What on Earth would make Jimmy (S&S Aqua) think it's just fine to pull up in rocking boat and that isn't tethered to anything, and buck off a log in the water. I know the guy is an idiot but stupid things like that just make me want to choke that guy.:angry2:


----------



## tomtrees58 (Apr 10, 2009)

hes not playing with a full deck tom trees:jawdrop:


----------



## Meadow Beaver (Apr 10, 2009)

I don't know why that guy makes me and my dad so mad, but the guy is so stupid. My dog knows better than to do that.


----------



## AKDoug (Apr 10, 2009)

I've lost count how many logs I've cut off the bow of an idling jet boat to clear the way upstream...sometimes you gotta do what you gotta do.


----------



## hermit (Apr 13, 2009)

DRAMA,drama The TV people aren't interested if everything is done right and safe.


----------



## Meadow Beaver (Apr 13, 2009)

Yup, Jimmy says he's the only guy who does that, there's another guy in Washington who does the same thing. But he does it better and legally.


----------



## ericjeeper (Apr 13, 2009)

*Many were doing it in Lake Superior..*

Then the Government shut em down for disturbing the water and all that BS that goes along.


----------



## Kunes (Apr 13, 2009)

He's a few fries short of a Happy Meal.:monkey:


----------



## tree md (Apr 13, 2009)

Am I the only one who thinks Of the Skipper and Gilligan on the SS Minnow when I see S&S Logging??? :monkey:


----------



## Kunes (Apr 13, 2009)

Nope. i can see it.


----------



## yellojeeper (Apr 13, 2009)

He's pretty much your A typical Stihl man. opcorn:


----------



## Jkebxjunke (Apr 14, 2009)

tree md said:


> Am I the only one who thinks Of the Skipper and Gilligan on the SS Minnow when I see S&S Logging??? :monkey:



no.. they make the skipper and gilligan look like a proper crew...


----------



## Burvol (Apr 14, 2009)

AKDoug said:


> I've lost count how many logs I've cut off the bow of an idling jet boat to clear the way upstream...sometimes you gotta do what you gotta do.

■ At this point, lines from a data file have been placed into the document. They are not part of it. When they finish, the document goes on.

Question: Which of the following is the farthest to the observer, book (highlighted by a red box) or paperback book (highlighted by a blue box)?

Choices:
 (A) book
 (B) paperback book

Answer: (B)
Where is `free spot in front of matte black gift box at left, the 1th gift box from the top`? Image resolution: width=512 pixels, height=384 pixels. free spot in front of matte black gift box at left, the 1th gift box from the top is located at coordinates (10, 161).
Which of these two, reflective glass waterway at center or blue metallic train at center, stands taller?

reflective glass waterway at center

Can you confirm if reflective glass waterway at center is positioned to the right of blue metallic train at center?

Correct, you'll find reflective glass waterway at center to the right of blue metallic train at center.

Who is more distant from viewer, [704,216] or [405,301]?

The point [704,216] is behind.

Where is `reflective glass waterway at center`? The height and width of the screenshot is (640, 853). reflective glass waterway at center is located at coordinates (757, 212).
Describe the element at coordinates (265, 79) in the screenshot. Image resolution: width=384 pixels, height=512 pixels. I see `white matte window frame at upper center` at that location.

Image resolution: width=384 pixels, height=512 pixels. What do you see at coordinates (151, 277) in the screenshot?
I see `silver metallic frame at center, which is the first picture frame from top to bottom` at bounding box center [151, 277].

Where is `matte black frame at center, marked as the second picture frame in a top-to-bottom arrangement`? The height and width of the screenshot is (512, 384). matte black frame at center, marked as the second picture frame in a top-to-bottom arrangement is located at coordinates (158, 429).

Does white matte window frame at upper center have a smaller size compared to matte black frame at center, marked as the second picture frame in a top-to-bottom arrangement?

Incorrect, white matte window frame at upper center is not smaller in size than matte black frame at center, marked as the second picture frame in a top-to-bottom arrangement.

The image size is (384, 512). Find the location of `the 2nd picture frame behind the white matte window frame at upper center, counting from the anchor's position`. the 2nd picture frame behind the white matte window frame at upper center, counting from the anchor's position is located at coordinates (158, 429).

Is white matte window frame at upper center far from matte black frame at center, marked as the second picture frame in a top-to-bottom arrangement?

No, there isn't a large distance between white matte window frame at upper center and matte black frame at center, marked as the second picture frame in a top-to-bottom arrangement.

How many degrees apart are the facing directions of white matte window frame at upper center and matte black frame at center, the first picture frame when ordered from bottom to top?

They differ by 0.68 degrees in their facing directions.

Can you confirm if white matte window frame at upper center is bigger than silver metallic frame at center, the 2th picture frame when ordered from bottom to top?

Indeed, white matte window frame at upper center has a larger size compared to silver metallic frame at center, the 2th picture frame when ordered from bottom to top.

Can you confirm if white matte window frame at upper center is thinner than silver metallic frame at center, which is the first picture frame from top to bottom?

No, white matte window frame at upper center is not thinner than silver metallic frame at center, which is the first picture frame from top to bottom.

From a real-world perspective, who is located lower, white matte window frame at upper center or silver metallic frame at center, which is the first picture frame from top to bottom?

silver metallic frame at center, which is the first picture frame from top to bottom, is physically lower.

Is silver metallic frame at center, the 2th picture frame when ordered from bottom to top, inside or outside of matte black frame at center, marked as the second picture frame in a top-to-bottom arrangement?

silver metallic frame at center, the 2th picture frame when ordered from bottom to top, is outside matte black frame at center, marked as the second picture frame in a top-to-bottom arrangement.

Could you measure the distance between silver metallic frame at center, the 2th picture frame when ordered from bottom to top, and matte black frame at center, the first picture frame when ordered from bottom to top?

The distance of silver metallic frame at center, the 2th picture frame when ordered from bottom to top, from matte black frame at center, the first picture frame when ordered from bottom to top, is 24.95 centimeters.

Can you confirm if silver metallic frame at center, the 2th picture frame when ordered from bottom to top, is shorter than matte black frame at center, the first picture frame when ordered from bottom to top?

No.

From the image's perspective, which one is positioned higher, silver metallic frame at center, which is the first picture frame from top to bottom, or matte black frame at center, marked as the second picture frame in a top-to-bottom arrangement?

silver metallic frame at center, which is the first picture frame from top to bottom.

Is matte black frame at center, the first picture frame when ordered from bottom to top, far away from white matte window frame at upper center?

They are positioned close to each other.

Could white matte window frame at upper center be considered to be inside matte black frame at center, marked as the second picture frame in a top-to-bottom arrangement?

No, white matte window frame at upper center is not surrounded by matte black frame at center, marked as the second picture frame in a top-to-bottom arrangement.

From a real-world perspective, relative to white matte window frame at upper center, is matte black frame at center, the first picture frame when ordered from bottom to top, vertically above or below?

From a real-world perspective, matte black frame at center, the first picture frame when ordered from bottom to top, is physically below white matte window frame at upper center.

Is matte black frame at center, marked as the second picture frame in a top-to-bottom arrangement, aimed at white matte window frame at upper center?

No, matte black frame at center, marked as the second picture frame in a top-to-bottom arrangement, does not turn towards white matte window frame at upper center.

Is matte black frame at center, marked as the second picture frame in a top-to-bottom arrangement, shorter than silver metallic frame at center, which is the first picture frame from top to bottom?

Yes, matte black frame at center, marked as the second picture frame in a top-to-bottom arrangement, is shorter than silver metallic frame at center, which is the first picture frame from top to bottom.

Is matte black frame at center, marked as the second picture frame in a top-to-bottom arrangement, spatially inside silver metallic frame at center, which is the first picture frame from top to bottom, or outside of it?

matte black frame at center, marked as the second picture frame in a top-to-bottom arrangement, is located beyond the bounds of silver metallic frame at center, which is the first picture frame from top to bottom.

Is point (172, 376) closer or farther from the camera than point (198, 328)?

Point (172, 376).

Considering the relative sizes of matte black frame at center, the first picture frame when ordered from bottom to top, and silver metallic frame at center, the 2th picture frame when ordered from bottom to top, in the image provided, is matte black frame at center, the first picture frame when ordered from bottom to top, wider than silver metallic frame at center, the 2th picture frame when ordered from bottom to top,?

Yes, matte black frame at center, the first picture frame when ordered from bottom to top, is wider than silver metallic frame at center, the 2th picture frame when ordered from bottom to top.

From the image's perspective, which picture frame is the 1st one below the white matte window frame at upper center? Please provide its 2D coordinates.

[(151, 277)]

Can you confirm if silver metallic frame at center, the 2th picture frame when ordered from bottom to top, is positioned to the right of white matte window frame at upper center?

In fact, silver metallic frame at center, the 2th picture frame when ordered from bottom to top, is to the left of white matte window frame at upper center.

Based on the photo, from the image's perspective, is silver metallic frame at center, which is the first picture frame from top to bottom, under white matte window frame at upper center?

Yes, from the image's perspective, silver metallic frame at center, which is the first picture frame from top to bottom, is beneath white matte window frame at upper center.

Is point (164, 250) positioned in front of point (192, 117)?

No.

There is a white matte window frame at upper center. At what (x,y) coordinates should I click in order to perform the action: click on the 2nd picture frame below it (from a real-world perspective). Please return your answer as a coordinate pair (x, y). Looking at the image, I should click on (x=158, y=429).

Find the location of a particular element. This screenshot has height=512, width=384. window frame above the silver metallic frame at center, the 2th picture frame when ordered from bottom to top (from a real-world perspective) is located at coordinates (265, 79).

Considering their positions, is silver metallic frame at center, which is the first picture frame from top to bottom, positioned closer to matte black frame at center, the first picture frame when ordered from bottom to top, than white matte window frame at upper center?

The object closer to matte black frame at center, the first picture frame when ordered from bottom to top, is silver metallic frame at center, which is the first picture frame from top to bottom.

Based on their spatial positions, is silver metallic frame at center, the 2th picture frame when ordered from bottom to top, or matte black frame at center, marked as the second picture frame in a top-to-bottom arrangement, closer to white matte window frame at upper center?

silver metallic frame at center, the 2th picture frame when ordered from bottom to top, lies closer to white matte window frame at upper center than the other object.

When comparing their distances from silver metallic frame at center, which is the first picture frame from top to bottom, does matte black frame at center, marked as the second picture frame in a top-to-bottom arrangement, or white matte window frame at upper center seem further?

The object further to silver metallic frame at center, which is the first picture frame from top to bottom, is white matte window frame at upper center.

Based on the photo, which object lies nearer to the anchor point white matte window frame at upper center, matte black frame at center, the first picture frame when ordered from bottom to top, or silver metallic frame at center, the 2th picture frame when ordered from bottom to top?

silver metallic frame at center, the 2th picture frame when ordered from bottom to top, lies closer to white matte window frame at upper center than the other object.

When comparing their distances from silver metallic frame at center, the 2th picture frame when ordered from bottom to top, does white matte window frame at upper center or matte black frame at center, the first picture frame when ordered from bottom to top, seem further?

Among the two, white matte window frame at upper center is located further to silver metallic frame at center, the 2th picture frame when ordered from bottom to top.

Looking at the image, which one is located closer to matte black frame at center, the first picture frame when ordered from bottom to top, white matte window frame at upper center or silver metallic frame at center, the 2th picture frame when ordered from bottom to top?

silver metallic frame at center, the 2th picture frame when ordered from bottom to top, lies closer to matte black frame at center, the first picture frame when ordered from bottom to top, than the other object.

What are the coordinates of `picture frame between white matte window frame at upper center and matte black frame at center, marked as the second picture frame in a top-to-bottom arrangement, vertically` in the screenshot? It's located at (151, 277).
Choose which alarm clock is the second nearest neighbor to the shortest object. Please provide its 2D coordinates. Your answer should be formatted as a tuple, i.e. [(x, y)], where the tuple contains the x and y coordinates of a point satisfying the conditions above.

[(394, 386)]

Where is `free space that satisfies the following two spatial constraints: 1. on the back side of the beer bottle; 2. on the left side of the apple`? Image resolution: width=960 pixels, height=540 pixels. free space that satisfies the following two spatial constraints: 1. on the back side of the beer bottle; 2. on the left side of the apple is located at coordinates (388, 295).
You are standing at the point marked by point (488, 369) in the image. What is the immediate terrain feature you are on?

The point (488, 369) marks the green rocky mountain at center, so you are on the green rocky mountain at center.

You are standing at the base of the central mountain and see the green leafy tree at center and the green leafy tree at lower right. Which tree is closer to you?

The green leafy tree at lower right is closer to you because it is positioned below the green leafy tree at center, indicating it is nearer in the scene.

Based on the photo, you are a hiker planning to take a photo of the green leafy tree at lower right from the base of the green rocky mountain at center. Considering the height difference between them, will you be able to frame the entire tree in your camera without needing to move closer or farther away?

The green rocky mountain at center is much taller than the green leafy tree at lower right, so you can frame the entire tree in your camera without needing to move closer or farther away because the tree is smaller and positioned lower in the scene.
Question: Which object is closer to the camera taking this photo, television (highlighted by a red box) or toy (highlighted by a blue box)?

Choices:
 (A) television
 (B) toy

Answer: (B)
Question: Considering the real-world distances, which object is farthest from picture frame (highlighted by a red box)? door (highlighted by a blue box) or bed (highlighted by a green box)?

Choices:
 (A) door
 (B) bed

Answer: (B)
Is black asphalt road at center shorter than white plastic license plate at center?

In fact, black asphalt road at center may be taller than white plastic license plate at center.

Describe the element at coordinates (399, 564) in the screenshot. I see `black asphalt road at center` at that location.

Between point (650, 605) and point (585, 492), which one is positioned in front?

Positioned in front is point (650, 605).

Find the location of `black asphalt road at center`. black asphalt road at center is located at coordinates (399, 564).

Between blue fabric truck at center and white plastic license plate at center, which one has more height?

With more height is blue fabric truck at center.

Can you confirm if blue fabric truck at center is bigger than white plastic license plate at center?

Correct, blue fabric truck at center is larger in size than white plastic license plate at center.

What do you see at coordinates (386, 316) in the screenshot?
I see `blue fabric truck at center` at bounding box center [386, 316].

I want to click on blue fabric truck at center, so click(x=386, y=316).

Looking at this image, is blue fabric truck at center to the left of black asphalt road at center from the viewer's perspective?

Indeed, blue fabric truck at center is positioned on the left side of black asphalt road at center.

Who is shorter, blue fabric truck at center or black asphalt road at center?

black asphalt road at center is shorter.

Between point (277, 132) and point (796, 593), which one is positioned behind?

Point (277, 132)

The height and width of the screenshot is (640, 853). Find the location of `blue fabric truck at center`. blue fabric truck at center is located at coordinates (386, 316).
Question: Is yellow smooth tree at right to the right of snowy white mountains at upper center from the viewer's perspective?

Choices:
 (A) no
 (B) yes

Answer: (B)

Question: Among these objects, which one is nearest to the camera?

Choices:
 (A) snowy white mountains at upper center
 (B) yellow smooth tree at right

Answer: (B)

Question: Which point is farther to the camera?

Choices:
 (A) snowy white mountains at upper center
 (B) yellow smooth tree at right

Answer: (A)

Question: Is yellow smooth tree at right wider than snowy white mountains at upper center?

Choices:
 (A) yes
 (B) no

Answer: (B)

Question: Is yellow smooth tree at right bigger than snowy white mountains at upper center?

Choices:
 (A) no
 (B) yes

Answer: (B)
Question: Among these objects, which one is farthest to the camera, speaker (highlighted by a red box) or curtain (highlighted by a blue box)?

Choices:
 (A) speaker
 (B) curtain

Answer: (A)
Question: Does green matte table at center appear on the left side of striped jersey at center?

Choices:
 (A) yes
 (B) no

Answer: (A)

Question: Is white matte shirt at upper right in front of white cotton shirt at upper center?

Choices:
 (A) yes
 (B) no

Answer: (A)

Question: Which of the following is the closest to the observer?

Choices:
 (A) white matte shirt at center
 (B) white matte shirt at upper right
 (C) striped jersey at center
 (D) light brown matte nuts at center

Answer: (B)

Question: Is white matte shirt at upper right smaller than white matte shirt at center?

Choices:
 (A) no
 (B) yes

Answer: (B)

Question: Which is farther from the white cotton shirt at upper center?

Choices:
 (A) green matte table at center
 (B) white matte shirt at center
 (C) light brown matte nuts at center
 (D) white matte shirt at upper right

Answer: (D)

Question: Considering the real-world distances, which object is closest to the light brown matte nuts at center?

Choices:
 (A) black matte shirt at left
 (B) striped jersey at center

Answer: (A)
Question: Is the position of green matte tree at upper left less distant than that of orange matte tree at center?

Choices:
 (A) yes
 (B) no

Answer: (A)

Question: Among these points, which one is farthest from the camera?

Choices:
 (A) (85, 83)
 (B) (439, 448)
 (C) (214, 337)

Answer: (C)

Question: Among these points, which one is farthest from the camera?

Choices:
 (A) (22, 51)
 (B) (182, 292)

Did just that in the summer of 06 in SW AK Bush Country. Clearing log jams to go up river. Fun fun!


----------



## 2dogs (Apr 14, 2009)

Burvol said:


> Did just that in the summer of 06 in SW Bush Country. Clearing log jams to go up river. Fun fun!



Cutting up a floating log sure leaves you with a clean saw.

Me.


----------